Task directions -> For every line in the records that has the word "sicher", make a copy.

Source data ->
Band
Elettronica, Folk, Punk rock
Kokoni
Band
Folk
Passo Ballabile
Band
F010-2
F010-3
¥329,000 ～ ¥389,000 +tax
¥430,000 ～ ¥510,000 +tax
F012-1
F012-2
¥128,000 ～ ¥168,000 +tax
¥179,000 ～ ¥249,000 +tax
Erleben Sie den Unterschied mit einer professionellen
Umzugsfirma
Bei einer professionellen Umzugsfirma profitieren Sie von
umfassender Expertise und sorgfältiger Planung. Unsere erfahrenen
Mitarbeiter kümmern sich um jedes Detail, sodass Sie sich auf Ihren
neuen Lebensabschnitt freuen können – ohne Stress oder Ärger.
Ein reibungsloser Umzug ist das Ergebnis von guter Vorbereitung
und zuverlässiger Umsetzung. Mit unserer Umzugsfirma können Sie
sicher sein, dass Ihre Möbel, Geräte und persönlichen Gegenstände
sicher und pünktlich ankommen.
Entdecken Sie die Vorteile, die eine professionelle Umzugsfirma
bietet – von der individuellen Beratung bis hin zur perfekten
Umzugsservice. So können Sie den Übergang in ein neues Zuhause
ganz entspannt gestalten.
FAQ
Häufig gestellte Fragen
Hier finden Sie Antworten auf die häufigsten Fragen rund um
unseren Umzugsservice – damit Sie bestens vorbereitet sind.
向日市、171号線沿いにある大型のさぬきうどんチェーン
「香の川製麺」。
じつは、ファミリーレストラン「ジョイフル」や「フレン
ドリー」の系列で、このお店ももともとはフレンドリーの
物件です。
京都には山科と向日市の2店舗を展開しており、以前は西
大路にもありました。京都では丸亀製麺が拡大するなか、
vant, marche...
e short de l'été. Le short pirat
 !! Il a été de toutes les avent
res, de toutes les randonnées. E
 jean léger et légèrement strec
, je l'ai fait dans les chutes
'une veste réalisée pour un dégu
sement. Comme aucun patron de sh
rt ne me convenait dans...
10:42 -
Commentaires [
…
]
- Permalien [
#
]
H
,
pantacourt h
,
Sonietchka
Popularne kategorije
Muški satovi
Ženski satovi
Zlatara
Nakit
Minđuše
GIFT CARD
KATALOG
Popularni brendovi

Your solution ->
sicher sein, dass Ihre Möbel, Geräte und persönlichen Gegenstände
sicher und pünktlich ankommen.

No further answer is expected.